A DIY non-contact digital tachometer for machinists
A tachometer is a device that counts the revolutions of a rotating object, with the most well-known example being the automotive tachometer that monitors the revolutions per minute (RPMs) of an internal combustion engine. But tachometers are useful, and sometimes a requirement, in many other applications. RPM is a very important datum when working with machine tools like lathes and milling machines, which is what this DIY non-contact digital tachometer was designed to accommodate.
The term “feeds and speeds” refers to the parameters a machinist uses to achieve the ideal tool load. A vertical milling machine’s end mill, for example, can only remove a certain amount of material with each stroke of each cutting flute.
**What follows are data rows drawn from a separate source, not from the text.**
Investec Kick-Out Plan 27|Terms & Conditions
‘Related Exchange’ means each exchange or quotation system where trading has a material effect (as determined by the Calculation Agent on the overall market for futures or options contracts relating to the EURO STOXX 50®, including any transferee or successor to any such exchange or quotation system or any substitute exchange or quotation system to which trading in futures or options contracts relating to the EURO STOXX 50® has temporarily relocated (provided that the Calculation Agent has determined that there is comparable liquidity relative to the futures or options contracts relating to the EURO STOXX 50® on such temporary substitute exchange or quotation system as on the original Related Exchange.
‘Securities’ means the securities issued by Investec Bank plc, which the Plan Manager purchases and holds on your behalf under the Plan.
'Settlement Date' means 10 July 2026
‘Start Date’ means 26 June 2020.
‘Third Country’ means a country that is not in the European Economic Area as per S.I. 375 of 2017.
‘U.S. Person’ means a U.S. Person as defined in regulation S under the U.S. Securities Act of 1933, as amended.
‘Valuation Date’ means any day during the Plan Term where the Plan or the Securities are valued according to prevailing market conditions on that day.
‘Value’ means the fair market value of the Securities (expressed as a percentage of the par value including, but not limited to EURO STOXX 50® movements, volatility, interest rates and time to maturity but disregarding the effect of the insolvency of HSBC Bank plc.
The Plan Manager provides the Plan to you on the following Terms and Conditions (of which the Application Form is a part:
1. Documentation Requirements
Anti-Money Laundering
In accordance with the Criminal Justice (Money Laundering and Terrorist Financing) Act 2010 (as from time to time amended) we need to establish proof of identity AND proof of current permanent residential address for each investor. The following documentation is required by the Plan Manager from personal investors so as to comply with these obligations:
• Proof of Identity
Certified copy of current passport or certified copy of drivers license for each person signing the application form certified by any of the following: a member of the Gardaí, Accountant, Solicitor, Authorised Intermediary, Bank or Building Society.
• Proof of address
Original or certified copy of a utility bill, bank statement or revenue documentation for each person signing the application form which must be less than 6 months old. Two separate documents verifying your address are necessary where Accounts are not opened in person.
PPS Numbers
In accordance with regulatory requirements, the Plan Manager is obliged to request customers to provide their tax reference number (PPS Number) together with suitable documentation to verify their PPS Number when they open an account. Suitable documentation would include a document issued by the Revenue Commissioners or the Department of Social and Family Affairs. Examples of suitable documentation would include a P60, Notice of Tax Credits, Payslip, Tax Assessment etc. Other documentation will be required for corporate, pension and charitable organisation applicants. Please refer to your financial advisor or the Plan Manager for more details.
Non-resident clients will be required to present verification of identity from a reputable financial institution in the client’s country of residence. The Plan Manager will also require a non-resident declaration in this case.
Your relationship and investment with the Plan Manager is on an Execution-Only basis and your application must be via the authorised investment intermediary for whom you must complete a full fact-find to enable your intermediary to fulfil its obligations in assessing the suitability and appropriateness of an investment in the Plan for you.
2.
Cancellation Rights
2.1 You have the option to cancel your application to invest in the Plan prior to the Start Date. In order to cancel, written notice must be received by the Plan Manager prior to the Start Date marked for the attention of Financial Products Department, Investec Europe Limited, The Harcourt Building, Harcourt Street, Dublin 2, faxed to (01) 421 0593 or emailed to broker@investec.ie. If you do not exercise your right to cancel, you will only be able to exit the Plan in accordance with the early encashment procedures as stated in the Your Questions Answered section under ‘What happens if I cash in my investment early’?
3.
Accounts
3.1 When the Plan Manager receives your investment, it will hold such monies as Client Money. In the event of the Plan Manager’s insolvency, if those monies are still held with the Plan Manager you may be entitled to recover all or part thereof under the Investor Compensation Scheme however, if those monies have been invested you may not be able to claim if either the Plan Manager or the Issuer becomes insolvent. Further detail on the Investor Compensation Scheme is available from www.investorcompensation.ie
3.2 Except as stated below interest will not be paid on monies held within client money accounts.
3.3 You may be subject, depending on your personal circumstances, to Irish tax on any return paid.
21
For that reason, it is imperative that a machinist know how fast the end mill is rotating. Most modern machine tools (not just CNC tools, but also manual tools) include a digital RPM display. But many older machines and some modern machines with low-cost VFDs (variable-frequency drives) do not and that makes it very difficult to maintain optimal load. This DIY device addresses those shortcomings in an affordable way.
Inside of the device’s 3D-printed enclosure are an Arduino Nano board, an infrared distance sensor module, a 0.91” 128×32 OLED screen, a lithium-ion battery, and a TP4056 lithium battery charging module. Any time the infrared sensor sees a strong reflection of its emitted light, it counts a pulse. But timing the delay between pulses, the Arduino can calculate the RPM and then display that number on the OLED screen. The user only needs to mount the device in front of the object to monitor, like a mill’s spindle or a lathe’s chuck, and put a 6mm-wide piece of white tape in front of the infrared sensor. Every time that white tape passes in front of the sensor, it reflects a lot of light for the sensor to detect as a pulse.
This doesn’t require any physical modification of the machine tool, because it runs on battery and doesn’t need to make physical contact with the spindle, so it is perfect for machinists working on an employer’s equipment.